→ Source text:
- - -

Research Paper|Volume 13, Issue 10|pp 13405—13420

Inhibition of CXCR2 plays a pivotal role in re-sensitizing ovarian cancer to cisplatin treatment

Taciane Barbosa Henriques¹, Diandra Zipinotti dos Santos¹, Isabella dos Santos Guimarães², Nayara Gusmão Tessarollo¹, Paulo Cilas Morais Lyra-Junior¹, Patricia Mesquita^3,⁴, Diana Pádua^3,⁴, Ana Luisa Amaral^3,⁴, Bruno Cavadas^3,⁴, Luisa Pereira^3,⁴, Ian Victor Silva^5,^6,⁷, Raquel Maria da Silva Graça Almeida^3,^4,⁸, Leticia Batista Azevedo Rangel^1,^6,⁷

¹Biotechnology Program/RENORBIO, Health Sciences Center, Federal University of Espirito Santo, Espirito Santo, Brazil
²Translational Research Laboratory/Division of Clinical Research and Technological Development/National Cancer Institute (INCa), Rio de Janeiro, Brazil
³Instituto de Investigação e Inovação em Saúde (i3S), University of Porto, Porto, Portugal
⁴Institute of Pathology and Molecular Immunology (IPATIMUP), University of Porto, Porto, Portugal
⁵Department of Morphology, Health Sciences Center, Federal University of Espirito Santo, Espirito Santo, Brazil
⁶Biochemistry and Pharmacology Program, Federal University of Espirito Santo, Espirito Santo, Brazil
⁷Pharmaceutical Sciences Department, Health Sciences Center, Federal University of Espirito Santo, Espirito Santo, Brazil
⁸Biology Department, Faculty of Sciences, University of Porto, Porto, Portugal

Received: September 23, 2020Accepted: January 21, 2021Published: May 26, 2021

https://doi.org/10.18632/aging.203074

Copyright: © 2021 Henriques et al. This is an open access article distributed under the terms of the Creative Commons Attribution License (CC BY 3.0), which permits unrestricted use, distribution, and reproduction in any medium, provided the original author and source are credited.

Abstract

cDNA microarray data conducted by our group revealed overexpression of CXCL2 and CXCL8 in ovarian cancer (OC) microenvironment. Herein, we have proven that the chemokine receptor, CXCR2, is a pivotal molecule in re-sensitizing OC to cisplatin, and its inhibition decreases cell proliferation, viability, tumor size in cisplatin-resistant cells, as well as reversed the overexpression of mesenchymal epithelium transition markers. Altogether, our study indicates a central effect of CXCR2 in preventing tumor progression, due to acquisition of cisplatin chemoresistant phenotype by tumor cells, and patients’ high lethality rate. We found that the overexpression of CXCR2 by OC cells is persistent and anomalously confined to the cellular nuclei, thus pointing to an urge in developing highly lipophilic molecules that promptly permeate cells, bind to and inhibit nuclear CXCR2 to fight OC, instead of relying on the high-cost genetic engineered cells.

- - -

[Stored records]
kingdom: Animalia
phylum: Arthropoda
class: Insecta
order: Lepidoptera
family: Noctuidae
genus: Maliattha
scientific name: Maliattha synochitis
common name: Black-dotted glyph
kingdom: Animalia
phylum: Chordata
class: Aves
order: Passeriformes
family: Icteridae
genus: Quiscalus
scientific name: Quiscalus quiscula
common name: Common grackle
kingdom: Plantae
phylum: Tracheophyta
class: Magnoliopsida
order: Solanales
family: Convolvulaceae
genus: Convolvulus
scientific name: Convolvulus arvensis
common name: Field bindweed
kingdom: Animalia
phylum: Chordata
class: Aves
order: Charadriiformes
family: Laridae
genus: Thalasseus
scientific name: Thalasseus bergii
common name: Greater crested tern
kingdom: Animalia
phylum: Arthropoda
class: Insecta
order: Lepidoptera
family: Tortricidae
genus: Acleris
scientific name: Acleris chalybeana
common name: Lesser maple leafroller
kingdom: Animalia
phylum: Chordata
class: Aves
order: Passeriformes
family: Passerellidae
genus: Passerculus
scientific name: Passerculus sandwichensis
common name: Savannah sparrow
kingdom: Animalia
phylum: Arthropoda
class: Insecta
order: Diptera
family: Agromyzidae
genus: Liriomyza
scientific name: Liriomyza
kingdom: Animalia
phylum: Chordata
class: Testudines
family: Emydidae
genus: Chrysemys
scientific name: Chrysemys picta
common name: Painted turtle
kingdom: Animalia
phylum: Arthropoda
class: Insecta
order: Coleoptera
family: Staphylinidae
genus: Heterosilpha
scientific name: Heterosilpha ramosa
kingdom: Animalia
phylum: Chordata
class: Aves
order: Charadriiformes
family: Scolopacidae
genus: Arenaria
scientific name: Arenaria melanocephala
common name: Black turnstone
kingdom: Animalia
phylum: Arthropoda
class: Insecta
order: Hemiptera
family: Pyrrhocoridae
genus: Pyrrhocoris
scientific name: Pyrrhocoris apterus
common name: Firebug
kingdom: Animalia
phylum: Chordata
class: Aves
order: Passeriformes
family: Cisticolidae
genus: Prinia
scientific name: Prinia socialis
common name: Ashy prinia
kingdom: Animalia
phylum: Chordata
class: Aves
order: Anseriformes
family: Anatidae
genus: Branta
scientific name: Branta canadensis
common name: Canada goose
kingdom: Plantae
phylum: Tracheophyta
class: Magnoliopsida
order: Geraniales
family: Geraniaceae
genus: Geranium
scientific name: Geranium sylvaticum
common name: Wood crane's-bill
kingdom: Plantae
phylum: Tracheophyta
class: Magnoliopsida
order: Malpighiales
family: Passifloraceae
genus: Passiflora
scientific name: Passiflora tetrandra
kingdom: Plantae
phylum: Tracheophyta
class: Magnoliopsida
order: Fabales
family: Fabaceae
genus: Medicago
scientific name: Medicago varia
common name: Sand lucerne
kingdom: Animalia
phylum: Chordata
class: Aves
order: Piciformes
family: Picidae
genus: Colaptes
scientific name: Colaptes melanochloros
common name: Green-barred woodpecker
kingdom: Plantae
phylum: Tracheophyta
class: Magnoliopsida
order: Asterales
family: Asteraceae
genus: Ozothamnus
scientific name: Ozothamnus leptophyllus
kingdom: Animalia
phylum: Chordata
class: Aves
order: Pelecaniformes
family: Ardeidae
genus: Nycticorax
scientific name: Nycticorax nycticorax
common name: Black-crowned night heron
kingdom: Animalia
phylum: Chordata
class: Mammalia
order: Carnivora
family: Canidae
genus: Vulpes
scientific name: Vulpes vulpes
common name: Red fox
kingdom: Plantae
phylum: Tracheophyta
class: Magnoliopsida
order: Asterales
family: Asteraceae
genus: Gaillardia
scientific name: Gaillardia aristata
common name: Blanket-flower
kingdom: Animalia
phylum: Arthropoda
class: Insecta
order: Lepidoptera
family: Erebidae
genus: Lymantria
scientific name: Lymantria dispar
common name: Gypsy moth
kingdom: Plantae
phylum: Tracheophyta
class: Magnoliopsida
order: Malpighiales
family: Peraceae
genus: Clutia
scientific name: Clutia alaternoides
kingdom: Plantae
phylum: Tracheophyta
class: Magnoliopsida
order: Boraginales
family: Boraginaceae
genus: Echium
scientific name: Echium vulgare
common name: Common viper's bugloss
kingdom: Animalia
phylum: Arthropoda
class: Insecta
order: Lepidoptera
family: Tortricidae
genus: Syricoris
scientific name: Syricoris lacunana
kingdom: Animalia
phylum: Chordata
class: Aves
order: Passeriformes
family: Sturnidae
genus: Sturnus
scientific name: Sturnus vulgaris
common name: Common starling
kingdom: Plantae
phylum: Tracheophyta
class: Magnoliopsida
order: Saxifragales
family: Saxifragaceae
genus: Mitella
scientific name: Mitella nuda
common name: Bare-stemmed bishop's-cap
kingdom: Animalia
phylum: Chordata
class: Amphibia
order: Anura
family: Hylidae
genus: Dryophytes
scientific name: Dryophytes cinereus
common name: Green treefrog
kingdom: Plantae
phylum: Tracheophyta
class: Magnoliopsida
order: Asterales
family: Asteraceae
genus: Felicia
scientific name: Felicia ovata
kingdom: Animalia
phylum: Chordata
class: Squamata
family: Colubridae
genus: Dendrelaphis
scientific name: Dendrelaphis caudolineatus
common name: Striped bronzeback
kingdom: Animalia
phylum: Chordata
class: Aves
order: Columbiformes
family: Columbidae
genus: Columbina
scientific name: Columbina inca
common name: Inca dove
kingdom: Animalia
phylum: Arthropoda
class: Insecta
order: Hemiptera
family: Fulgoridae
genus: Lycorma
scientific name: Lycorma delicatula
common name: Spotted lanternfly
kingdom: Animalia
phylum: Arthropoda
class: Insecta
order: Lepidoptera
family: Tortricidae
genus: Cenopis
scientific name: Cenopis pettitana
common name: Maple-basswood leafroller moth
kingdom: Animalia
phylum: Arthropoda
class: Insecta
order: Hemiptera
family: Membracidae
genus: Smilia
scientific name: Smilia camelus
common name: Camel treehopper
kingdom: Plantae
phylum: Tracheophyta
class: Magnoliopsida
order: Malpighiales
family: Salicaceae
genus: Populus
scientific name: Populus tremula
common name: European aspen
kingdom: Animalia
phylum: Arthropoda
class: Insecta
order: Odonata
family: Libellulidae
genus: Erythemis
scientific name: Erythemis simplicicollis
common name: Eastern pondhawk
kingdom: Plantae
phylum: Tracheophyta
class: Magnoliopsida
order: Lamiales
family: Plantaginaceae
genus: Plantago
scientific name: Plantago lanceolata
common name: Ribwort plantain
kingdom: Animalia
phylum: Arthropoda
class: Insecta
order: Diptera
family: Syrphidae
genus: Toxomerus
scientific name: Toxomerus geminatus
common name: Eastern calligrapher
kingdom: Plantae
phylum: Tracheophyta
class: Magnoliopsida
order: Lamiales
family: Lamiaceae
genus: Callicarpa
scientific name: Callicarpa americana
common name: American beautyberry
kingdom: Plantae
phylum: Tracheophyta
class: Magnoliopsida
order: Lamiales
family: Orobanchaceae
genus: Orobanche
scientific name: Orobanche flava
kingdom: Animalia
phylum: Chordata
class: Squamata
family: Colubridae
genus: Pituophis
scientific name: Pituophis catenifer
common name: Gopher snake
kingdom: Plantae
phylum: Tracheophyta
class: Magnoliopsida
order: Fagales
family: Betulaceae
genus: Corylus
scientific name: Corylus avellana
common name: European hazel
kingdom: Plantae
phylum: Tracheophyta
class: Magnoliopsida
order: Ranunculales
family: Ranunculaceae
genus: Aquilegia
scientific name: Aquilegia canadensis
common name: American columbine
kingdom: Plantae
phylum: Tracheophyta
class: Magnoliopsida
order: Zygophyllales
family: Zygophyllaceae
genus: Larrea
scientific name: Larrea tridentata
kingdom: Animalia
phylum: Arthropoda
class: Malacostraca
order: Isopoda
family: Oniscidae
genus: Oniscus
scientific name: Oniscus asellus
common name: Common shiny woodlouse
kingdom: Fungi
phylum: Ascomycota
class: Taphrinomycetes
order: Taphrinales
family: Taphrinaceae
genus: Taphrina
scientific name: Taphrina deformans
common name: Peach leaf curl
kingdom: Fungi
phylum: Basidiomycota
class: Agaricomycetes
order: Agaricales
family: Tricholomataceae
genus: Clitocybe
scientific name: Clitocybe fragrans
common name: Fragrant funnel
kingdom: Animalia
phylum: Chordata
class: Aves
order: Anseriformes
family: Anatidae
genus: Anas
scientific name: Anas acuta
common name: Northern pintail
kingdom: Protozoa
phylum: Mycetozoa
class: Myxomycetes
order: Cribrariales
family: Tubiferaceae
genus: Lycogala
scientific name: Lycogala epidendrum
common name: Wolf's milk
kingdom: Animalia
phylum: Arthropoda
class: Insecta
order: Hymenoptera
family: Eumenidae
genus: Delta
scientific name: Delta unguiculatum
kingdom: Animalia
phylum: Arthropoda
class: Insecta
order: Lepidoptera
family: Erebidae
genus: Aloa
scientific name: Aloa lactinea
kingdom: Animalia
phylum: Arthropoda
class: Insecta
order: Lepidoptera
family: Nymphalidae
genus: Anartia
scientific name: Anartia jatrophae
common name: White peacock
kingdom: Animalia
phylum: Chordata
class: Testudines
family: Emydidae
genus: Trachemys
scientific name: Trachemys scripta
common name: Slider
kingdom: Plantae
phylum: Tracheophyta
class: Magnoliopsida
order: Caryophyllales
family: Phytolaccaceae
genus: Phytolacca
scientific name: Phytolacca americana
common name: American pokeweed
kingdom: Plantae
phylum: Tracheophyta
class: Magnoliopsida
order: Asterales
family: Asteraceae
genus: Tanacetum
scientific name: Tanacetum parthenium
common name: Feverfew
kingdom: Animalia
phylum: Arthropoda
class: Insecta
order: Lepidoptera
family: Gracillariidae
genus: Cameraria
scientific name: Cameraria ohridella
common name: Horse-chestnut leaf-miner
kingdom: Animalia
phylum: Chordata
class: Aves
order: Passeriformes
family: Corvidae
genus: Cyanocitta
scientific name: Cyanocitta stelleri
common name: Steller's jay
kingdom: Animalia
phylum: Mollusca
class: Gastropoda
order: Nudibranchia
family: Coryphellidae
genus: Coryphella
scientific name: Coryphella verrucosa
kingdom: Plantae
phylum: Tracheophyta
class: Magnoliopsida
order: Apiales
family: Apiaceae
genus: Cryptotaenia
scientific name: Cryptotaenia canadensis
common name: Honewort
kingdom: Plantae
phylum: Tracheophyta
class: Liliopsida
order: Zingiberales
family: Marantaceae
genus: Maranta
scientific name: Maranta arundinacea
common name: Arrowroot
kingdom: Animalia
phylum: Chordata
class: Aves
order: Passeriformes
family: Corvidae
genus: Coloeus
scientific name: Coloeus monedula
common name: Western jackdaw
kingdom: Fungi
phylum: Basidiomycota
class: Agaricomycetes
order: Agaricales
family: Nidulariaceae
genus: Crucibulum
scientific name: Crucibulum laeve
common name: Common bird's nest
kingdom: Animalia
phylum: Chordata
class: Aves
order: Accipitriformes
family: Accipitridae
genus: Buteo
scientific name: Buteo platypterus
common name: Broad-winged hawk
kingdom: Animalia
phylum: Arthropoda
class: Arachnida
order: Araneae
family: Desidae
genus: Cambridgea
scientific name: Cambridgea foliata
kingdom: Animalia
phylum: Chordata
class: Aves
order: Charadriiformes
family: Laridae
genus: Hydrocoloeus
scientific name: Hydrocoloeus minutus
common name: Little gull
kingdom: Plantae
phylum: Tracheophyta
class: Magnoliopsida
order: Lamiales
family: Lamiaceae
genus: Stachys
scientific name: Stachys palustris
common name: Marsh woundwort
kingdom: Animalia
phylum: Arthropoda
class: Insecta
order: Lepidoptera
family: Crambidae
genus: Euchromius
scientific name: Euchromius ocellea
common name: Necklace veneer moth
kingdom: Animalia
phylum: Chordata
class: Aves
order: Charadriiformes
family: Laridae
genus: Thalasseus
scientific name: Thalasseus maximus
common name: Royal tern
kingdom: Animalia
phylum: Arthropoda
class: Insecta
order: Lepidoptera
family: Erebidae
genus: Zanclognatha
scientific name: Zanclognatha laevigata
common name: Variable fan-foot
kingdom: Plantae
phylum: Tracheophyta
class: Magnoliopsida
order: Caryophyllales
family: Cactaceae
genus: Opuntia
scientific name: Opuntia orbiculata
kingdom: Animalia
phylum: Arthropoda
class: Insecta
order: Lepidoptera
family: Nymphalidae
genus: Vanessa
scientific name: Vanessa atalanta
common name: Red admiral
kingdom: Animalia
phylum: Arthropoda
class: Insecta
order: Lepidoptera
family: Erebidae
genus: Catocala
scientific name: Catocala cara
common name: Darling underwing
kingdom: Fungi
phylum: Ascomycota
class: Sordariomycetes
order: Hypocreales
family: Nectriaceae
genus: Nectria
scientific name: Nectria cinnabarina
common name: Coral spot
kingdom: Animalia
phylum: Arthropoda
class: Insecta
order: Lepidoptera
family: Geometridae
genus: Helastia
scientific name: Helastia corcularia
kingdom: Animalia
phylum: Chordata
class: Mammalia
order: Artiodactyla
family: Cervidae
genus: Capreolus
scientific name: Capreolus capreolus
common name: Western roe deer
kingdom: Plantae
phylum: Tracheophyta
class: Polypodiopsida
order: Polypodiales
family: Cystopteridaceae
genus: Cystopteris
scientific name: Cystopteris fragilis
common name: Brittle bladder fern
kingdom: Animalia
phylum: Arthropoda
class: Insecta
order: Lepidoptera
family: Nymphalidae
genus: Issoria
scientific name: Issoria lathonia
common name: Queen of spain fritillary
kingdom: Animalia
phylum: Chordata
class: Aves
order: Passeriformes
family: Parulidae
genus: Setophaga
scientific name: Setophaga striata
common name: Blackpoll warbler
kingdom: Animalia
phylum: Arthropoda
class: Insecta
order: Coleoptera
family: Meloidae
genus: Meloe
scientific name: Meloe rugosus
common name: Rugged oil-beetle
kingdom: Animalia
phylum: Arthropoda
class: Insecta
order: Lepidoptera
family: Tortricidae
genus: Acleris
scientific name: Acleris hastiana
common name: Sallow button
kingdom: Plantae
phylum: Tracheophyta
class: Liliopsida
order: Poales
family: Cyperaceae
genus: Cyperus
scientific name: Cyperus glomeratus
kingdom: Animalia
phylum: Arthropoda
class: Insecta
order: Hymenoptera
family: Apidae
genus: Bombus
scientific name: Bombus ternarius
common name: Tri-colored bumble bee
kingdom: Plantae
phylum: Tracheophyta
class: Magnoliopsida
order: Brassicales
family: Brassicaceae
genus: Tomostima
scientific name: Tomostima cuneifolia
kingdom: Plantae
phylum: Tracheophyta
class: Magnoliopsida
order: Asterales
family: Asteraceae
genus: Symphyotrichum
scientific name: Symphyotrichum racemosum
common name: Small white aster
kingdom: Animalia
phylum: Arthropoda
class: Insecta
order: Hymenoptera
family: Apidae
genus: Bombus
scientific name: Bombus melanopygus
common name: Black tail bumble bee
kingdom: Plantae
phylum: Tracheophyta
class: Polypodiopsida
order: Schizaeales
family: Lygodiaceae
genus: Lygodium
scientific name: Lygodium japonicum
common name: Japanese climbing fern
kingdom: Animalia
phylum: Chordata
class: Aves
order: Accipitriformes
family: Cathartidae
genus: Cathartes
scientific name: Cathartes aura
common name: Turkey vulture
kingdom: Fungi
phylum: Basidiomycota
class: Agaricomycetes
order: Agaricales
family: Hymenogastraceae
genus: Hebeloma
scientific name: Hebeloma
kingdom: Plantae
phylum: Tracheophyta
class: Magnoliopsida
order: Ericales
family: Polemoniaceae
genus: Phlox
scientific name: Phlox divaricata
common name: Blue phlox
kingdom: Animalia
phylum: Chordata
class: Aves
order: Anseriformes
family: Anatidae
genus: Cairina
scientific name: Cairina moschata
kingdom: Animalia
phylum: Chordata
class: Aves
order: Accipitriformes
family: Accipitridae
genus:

- - -

→ Prompt 1: According to the CXCR2 paper, which two chemokines did the group's cDNA microarray data show to be overexpressed in the ovarian cancer microenvironment?
→ Prompt 2: Restate the stretch of the CXCR2 paper from "Received: September 23, 2020Accepted: January" through "source are credited.", swapping "open access" for "free-to-read".
Rely only on the CXCR2 paper, not on the records.

→ Written solution 1: CXCL2 and CXCL8.

→ Written solution 2:
Received: September 23, 2020Accepted: January 21, 2021Published: May 26, 2021

https://doi.org/10.18632/aging.203074

Copyright: © 2021 Henriques et al. This is an free-to-read article distributed under the terms of the Creative Commons Attribution License (CC BY 3.0), which permits unrestricted use, distribution, and reproduction in any medium, provided the original author and source are credited.